Originally Published by CTV News Vancouver Island, July 3, 2015
In an unprecedented move, the B.C. government has issued a level four drought rating for all of Vancouver Island and the Gulf Islands amid soaring temperatures, extremely dry conditions and low flows.
It’s the highest drought rating possible, and the first time a level four rating has been issued since the province started declaring drought levels in 2010.
The province has also suspended sport fishing in streams and rivers for all of southern Vancouver Island and the Gulf Islands, effective July 4, as unseasonably low water levels and warming temperatures put fish stocks in jeopardy.

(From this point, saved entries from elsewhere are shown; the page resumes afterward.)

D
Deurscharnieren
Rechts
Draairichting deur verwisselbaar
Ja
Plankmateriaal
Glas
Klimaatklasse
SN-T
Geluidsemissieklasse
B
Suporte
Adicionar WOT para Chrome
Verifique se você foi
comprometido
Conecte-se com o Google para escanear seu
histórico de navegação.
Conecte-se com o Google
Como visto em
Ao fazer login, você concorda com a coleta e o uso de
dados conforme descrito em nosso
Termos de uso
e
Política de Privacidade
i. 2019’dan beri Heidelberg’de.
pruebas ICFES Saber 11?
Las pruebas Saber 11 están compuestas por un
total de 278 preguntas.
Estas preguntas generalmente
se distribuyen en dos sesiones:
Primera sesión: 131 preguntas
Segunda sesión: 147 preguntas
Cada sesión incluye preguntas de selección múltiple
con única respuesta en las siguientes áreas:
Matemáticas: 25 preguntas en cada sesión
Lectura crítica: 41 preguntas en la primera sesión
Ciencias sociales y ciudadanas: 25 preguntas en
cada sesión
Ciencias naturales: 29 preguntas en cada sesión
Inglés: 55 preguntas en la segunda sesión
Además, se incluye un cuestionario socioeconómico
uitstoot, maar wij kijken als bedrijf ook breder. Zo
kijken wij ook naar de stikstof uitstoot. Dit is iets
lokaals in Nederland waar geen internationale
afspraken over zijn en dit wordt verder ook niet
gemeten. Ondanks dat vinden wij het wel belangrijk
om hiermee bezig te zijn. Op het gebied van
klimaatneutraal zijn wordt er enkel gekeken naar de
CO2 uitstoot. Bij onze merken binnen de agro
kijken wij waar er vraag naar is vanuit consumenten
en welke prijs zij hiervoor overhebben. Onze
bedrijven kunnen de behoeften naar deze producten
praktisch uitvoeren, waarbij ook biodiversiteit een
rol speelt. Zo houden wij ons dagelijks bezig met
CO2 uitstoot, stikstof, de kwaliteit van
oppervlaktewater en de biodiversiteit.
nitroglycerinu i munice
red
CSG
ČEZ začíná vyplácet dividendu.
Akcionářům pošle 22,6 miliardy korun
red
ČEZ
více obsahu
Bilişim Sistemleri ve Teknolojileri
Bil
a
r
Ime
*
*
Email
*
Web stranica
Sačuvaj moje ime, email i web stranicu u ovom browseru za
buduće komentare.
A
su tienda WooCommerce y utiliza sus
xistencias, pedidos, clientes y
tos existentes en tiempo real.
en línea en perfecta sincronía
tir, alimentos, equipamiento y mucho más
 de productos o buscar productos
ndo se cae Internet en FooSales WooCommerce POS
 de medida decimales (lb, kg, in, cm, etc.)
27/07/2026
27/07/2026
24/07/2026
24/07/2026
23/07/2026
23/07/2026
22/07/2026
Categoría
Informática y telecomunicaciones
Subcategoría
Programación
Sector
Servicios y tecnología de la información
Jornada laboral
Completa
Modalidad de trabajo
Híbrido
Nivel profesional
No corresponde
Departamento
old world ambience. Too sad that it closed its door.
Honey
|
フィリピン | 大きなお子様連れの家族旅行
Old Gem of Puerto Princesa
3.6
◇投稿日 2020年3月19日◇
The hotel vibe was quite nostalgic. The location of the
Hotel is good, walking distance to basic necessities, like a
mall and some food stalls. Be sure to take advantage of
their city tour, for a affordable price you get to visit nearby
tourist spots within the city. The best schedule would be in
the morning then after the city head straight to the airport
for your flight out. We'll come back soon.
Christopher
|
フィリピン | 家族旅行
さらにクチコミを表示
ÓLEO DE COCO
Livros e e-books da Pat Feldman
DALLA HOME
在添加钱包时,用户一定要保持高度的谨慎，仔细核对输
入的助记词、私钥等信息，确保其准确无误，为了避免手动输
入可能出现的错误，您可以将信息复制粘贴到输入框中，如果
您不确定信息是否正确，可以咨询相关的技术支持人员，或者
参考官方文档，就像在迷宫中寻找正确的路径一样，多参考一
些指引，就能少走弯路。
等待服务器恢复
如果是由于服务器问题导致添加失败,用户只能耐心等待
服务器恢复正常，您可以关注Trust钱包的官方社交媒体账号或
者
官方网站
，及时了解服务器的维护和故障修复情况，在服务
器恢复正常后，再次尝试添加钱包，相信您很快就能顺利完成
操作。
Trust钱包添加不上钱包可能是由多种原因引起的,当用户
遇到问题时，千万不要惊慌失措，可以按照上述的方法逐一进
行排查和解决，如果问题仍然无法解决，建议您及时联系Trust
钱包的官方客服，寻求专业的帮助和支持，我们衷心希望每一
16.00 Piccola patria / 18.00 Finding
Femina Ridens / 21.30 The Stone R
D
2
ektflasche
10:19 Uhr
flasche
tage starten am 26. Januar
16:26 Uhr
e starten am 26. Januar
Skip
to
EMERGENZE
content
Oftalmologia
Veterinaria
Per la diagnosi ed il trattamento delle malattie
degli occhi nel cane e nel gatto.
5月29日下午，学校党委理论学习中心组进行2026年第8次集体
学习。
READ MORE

Salmon in particular need space to be able to accelerate over small waterfalls while returning up-river, and could die if temperatures continue to climb, according to conservation experts.
The fishing ban applies to rivers and streams south of Bamfield on the west coast of the Island, and south of Campbell River on the east coast.
Some of the major rivers affected include the Englishman, Chemainus, Cowichan and Puntledge.
Only the Qualicum and Quinsam rivers are exempt from the closure, because they have enough deep pockets of water for fish.
Earlier this week, BC Hydro reported four of its watersheds on the Island are running at about 15 per cent of their capacity to try to conserve water.
“It’s really a tenuous situation. We’ve never been in this situation in 52 years,” spokesman Stephen Watson said.
According to B.C.’s River Forecast Centre, level four drought conditions mean an area’s water supply is “insufficient to meet socio-economic and ecosystem needs,” and municipalities are encouraging residents to reduce their water use by as much as they can.
In Comox Valley, which recently bumped up water restrictions to stage three, that means residents can’t use automatic or manual sprinklers, fill pools or hot tubs or use power-washers while the restrictions remain in place.
Various water restrictions are also in place in most municipalities including Nanaimo, Port Alberni, Campbell River, Saanich, Cowichan Valley and all of the Capital Regional District.
Farmers across all of Vancouver Island have speculated that crops could dry up if a more sweeping water ban is issued.
The government said it could take further steps, including the temporary suspension of short-term water approvals or water licenses in affected watersheds, if necessary.